As far a better name, I'm having a tough time coming up with a short name. Something with "target" in it I think captures the semantics well, but "target type" feels insufficient, and "target-extension type" or "target-specified type" a little wordy. But moving to a `target("spirv.Image", void, 2, 0, 0, 0, 0, 0, 1)` syntax (to use an actual use of this for SPIR-V) I think reads slightly better than using `opaque`.


================
Comment at: llvm/docs/LangRef.rst:3634
+of name and parameters are defined by the target. When being defined in LLVM IR,
+all of the type parameters must precede all of the integer parameters.
+
----------------
nikic wrote:
> There should be a mention of the type size and alignment somewhere.
Noted, will fix.


================
Comment at: llvm/lib/IR/Constants.cpp:1092
+  if (isa<OpaqueType>(Ty))
+    return ElementCount::getNull();
   return ElementCount::getFixed(Ty->getStructNumElements());
----------------
nikic wrote:
> This looks pretty dubious. We probably shouldn't be modelling opaque types using ConstantAggregateZero, as it is not an aggregate type.
> 
> Is zeroinitializer support actually required?
Yes, for at least some of the types. (https://registry.khronos.org/SPIR-V/specs/unified1/SPIRV.html#OpConstantNull lists the opaque types for which something like null exists).
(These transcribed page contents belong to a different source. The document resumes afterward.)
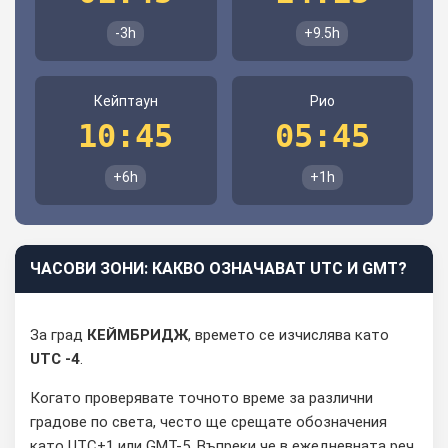
-3h
+9.5h
Кейптаун
Рио
10:45
05:45
+6h
+1h
ЧАСОВИ ЗОНИ: КАКВО ОЗНАЧАВАТ UTC И GMT?
За град
КЕЙМБРИДЖ
, времето се изчислява като
UTC -4
.
Когато проверявате точното време за различни
градове по света, често ще срещате обозначения
като UTC+1 или GMT-5. Въпреки че в ежедневната реч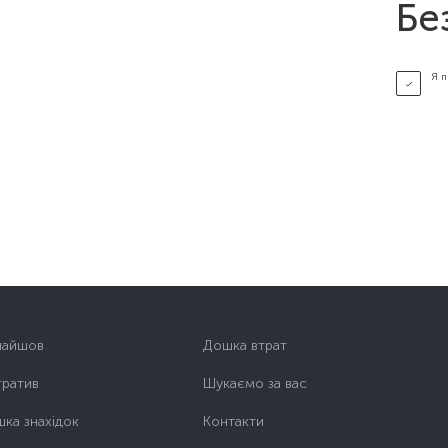
Бе
Я 
найшов
Дошка втрат
тратив
Шукаємо за вас
ка знахідок
Контакти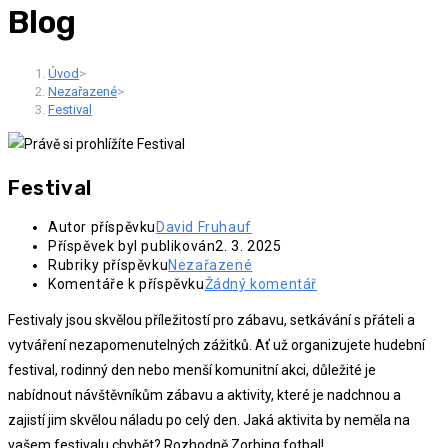
Blog
Úvod
>
Nezařazené
>
Festival
Festival
Autor příspěvku
David Fruhauf
Příspěvek byl publikován
2. 3. 2025
Rubriky příspěvku
Nezařazené
Komentáře k příspěvku
Žádný komentář
Festivaly jsou skvělou příležitostí pro zábavu, setkávání s přáteli a
vytváření nezapomenutelných zážitků. Ať už organizujete hudební
festival, rodinný den nebo menší komunitní akci, důležité je
nabídnout návštěvníkům zábavu a aktivity, které je nadchnou a
zajistí jim skvělou náladu po celý den. Jaká aktivita by neměla na
vašem festivalu chybět? Rozhodně Zorbing fotbal!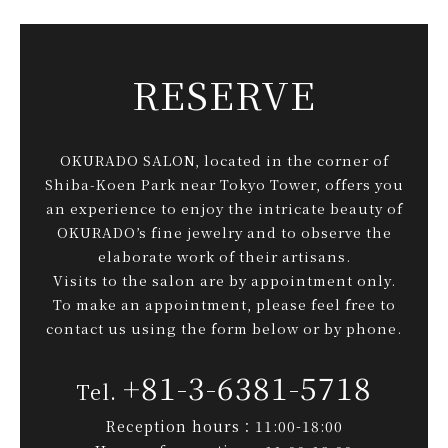
RESERVE
OKURADO SALON, located in the corner of
Shiba-Koen Park near Tokyo Tower, offers you
an experience to enjoy the intricate beauty of
OKURADO’s fine jewelry and to observe the
elaborate work of their artisans.
Visits to the salon are by appointment only.
To make an appointment, please feel free to
contact us using the form below or by phone.
+81-3-6381-5718
Reception hours：11:00-18:00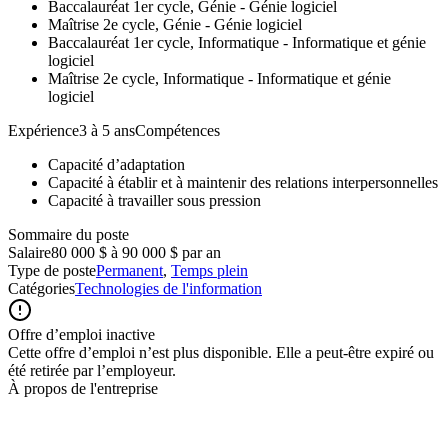
Baccalauréat 1er cycle, Génie - Génie logiciel
Maîtrise 2e cycle, Génie - Génie logiciel
Baccalauréat 1er cycle, Informatique - Informatique et génie
logiciel
Maîtrise 2e cycle, Informatique - Informatique et génie
logiciel
Expérience3 à 5 ansCompétences
Capacité d’adaptation
Capacité à établir et à maintenir des relations interpersonnelles
Capacité à travailler sous pression
Sommaire du poste
Salaire
80 000 $ à 90 000 $ par an
Type de poste
Permanent
,
Temps plein
Catégories
Technologies de l'information
Offre d’emploi inactive
Cette offre d’emploi n’est plus disponible. Elle a peut-être expiré ou
été retirée par l’employeur.
À propos de l'entreprise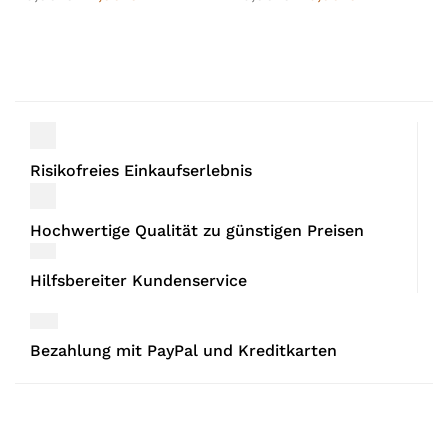
Risikofreies Einkaufserlebnis
Hochwertige Qualität zu günstigen Preisen
Hilfsbereiter Kundenservice
Bezahlung mit PayPal und Kreditkarten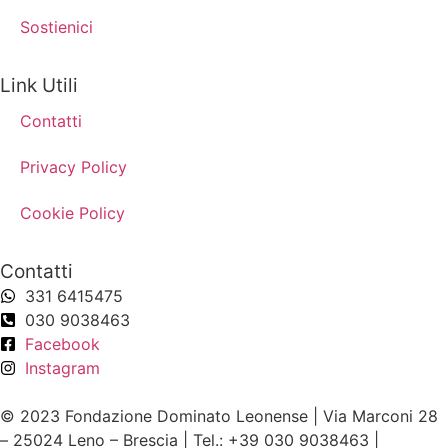
Sostienici
Link Utili
Contatti
Privacy Policy
Cookie Policy
Contatti
331 6415475
030 9038463
Facebook
Instagram
© 2023 Fondazione Dominato Leonense | Via Marconi 28
– 25024 Leno – Brescia | Tel.: +39 030 9038463 |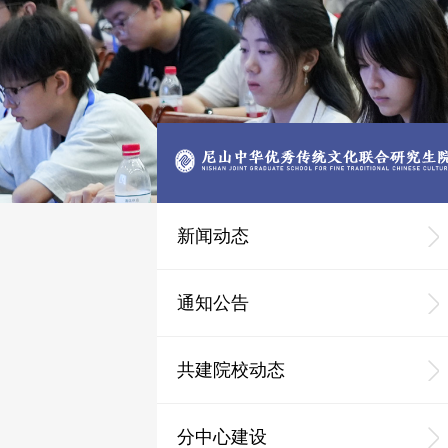
新闻动态
通知公告
共建院校动态
分中心建设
I agree that `ConstantAggregateZero` is somewhat dubious as a class, but it seemed more fitting than any other class, not least of which being the fact that it causes `zeroinitializer` to work without any extra effort.

I'm open to suggestions as to what to name a new zeroinitializer class for opaque pointers--I don't have any great names off my head.


================
Comment at: llvm/lib/IR/Function.cpp:857
+    Result += "o";
+    Result += OTy->getName();
   } else if (Ty) {
----------------
nikic wrote:
> This must be unique per type, so you need to include all the nested information as well. You can add tests using the ssa.copy intrinsic.
Good catch--I had originally coded this up without any type/integer parameters, and missed the need to change this location as well. Will fix!


================
Comment at: llvm/lib/Transforms/Scalar/SROA.cpp:1718
+  if (OldTy->isOpaqueTy() || NewTy->isOpaqueTy())
+    return false;
+
----------------
nikic wrote:
> Does `CastInst::isBitCastable` need an adjustment?
It turns out not to need it--`CastInst::isBitCastable` returns false if `Type::getPrimitiveSizeInBits` returns 0 for either parameter, and `Type::getPrimitiveSizeInBits` returns 0 for opaque types.

(This made it easy to confirm when optimizations caused problems--they tried to create bitcast instructions with opaque types, and that failed.) I can add an extra check for safety.